Steph hatte grünes Licht. »Oh, das wäre großartig. Bist du sicher, dass das okay ist?«, fragte sie und schaute zu ihm auf.

»Natürlich. Das mache ich doch gern«, sagte er.

Ich hüstelte und unterbrach dadurch ihre kleine Unterredung. »Mich braucht echt niemand nach Hause zu bringen. Aber danke. Mir geht es gut.«

Steph warf mir einen verzweifelten Blick zu. »Vi, ich kann dich nicht allein gehen lassen. Es könnte zu einer verzögerten Reaktion kommen oder so. Aber wenn du dich von Phoenix begleiten lässt, würde ich mich viel besser fühlen … Bitte.«

Verdammt! Ich schaute Phoenix an. Ein Teil von mir wollte weglaufen, wusste, dass ich weglaufen sollte. Aber ein anderer Teil von mir erinnerte sich an den Tag, als wir vor unserer Wohnung standen. Was ich damals gefühlt hatte … allein bei dem Gedanken daran schlug mein Magen Purzelbäume.

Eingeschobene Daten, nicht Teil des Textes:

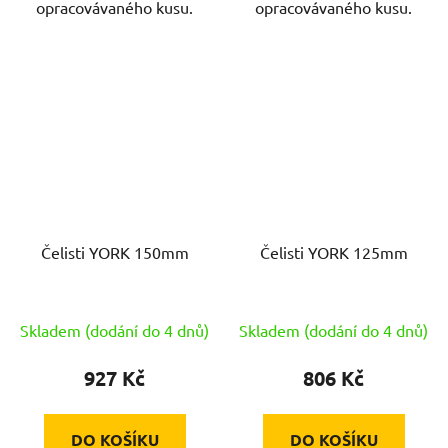
opracovávaného kusu.
opracovávaného kusu.
Čelisti YORK 150mm
Čelisti YORK 125mm
Skladem (dodání do 4 dnů)
Skladem (dodání do 4 dnů)
927 Kč
806 Kč
DO KOŠÍKU
DO KOŠÍKU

Phoenix beobachtete mich, er grinste, als wüsste er ganz genau, wie das Ganze jetzt ausgehen würde. Das war ärgerlich. Vor allem, weil er recht hatte.

»Gut! Phoenix kann mich nach Hause bringen. Jetzt geh, damit du Marcus noch einholst.«

Steph benötigte keine weitere Überzeugungsarbeit. Sie küsste mich auf die Wange und ließ mich mit einem verbannten Engel zurück.